Fatigue, a hot scientific research topic for centuries, can trigger sudden failure of critical structures such as aircraft and railway systems, resulting in enormous casualties as well as economic losses. The fatigue life of certain structures is intrinsically random and few monitoring techniques are capable of tracking the full life-cycle fatigue damage. In this paper, a novel in-situ wireless real-time fatigue monitoring system using a bio-inspired tree ring data tracking technique is proposed. The general framework, methodology, and verification of this intelligent system are discussed in details. The rain-flow counting (RFC) method is adopted as the core algorithm which quantifies fatigue damages, and Digital Signal Processing (DSP) is introduced as the core module for data collection and analysis. Laboratory test results based on strain gauges and polyvinylidene fluoride (PVDF) sensors have shown that the developed intelligent system can provide a reliable quick feedback and early warning of fatigue failure.

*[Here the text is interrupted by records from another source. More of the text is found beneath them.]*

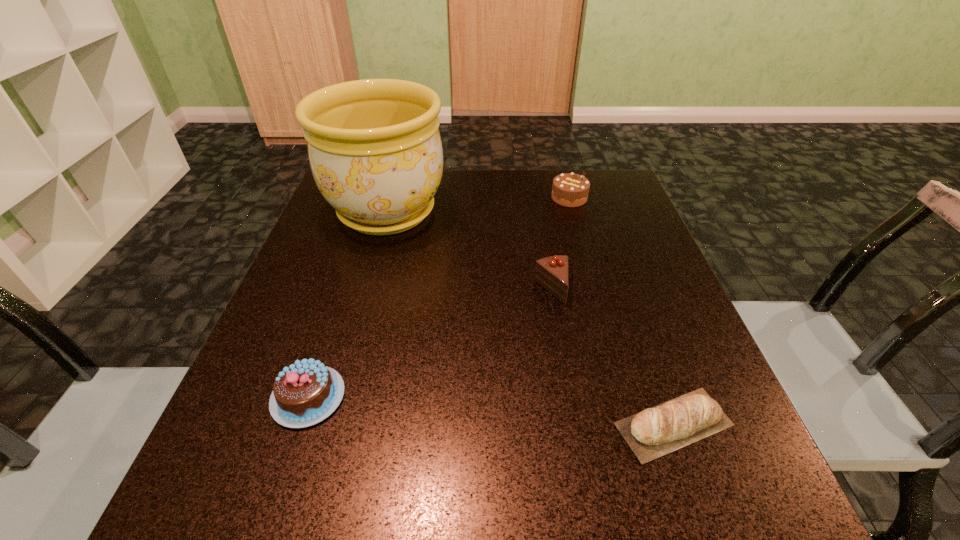
At what (x,y) coordinates should I click in order to perform the action: click on free space located 0.220m on the back of the shortest object. Please return your answer as a coordinate pair (x, y). Looking at the image, I should click on (627, 293).

Where is `flowerpot at the far edge`? flowerpot at the far edge is located at coordinates (375, 151).

The image size is (960, 540). Identify the location of chocolate cake positioned at the far edge. (569, 190).

The width and height of the screenshot is (960, 540). Identify the location of object positioned at the near edge. (696, 414).

What are the coordinates of `flowerpot that is positioned at the left edge` in the screenshot? It's located at (375, 151).

Locate an element on the screen. chocolate cake that is at the left edge is located at coordinates (306, 392).

Image resolution: width=960 pixels, height=540 pixels. What are the coordinates of `chocolate cake located at the right edge` in the screenshot? It's located at (569, 190).

This screenshot has height=540, width=960. I want to click on pita bread at the right edge, so click(696, 414).

At what (x,y) coordinates should I click in order to perform the action: click on object situated at the far left corner. Please return your answer as a coordinate pair (x, y). The height and width of the screenshot is (540, 960). Looking at the image, I should click on (375, 151).

The width and height of the screenshot is (960, 540). Identify the location of object at the far right corner. (569, 190).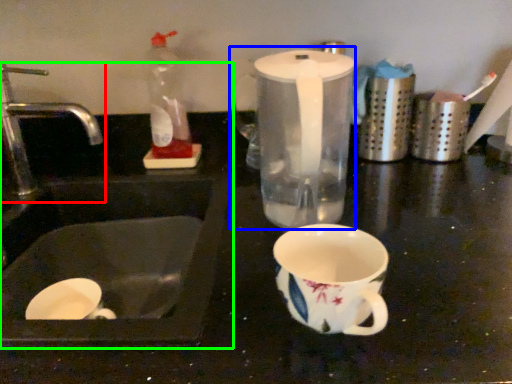
Question: Considering the real-world distances, which object is farthest from tap (highlighted by a red box)? blender (highlighted by a blue box) or sink (highlighted by a green box)?

Choices:
 (A) blender
 (B) sink

Answer: (A)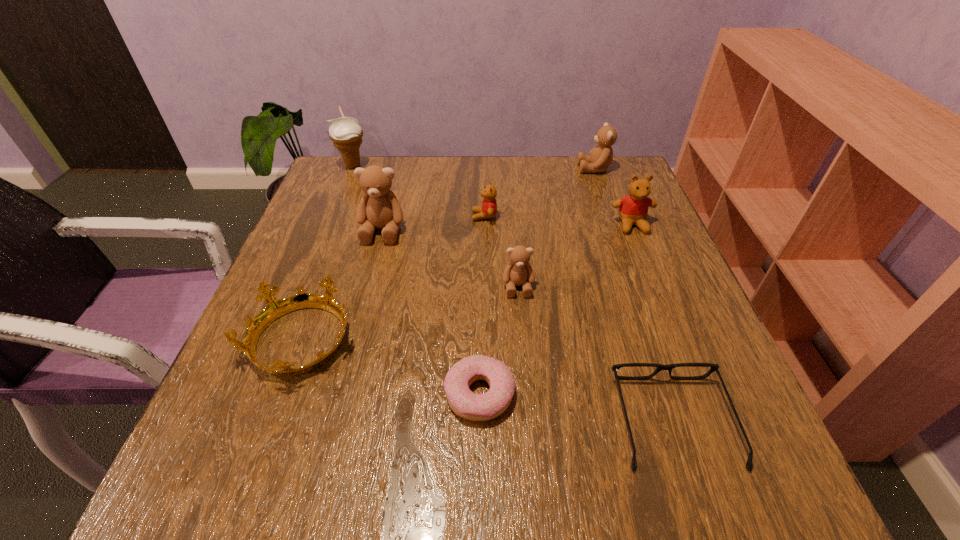
At what (x,y) coordinates should I click in order to perform the action: click on object at the near edge. Please return your answer as a coordinate pair (x, y). Image resolution: width=960 pixels, height=540 pixels. Looking at the image, I should click on (714, 367).

Identify the location of icecream that is positioned at the left edge. This screenshot has height=540, width=960. (346, 133).

Where is `teddy bear that is at the left edge`? Image resolution: width=960 pixels, height=540 pixels. teddy bear that is at the left edge is located at coordinates (379, 208).

Locate an element on the screen. crown that is at the left edge is located at coordinates (275, 308).

Find the location of `spectacles situated at the right edge`. spectacles situated at the right edge is located at coordinates (714, 367).

Find the location of a particular element. The height and width of the screenshot is (540, 960). object situated at the far left corner is located at coordinates (346, 133).

Identify the location of object situated at the far right corner. (600, 157).

Find the location of a particular element. The width and height of the screenshot is (960, 540). object located at the near right corner is located at coordinates (714, 367).

Where is `free location at the far edge`? This screenshot has height=540, width=960. free location at the far edge is located at coordinates (542, 158).

Locate an element on the screen. blank space at the near edge of the desktop is located at coordinates (355, 507).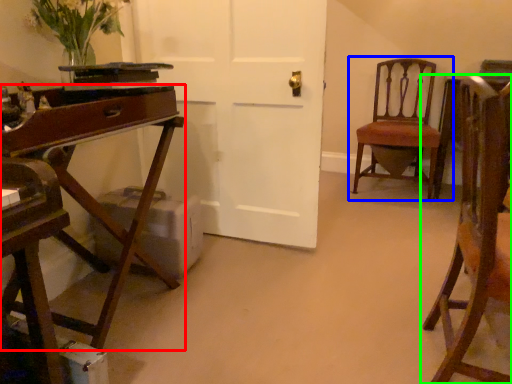
Question: Estimate the real-world distances between objects in this image. Which object is closer to desk (highlighted by a red box), chair (highlighted by a blue box) or chair (highlighted by a green box)?

Choices:
 (A) chair
 (B) chair

Answer: (B)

With the merits of low cost, high accuracy and great reliability, the developed wireless fatigue sensing system can be further applied to mechanical engineering, civil infrastructures, transportation systems, aerospace engineering, etc.

Lab fatigue tests have been performed to verify the stability, durability, accuracy, and engineering applicability of the developed system. 6061-T6 aluminum alloy, a common material used in mechanical systems, civil infrastructure, automotive, marine structures, and aerospace structures, was selected as the test material due to its high strength, low density, good corrosion resistance, excellent cryogenic toughness, and beautiful appearance. The intrinsic characteristics of aluminum make it sensitive to stress concentration, local damage, and cracks. Table 4 shows the typical chemical elements of 6061-T6 aluminum alloys (% weight) and Figure 8 shows its S-N curve [29].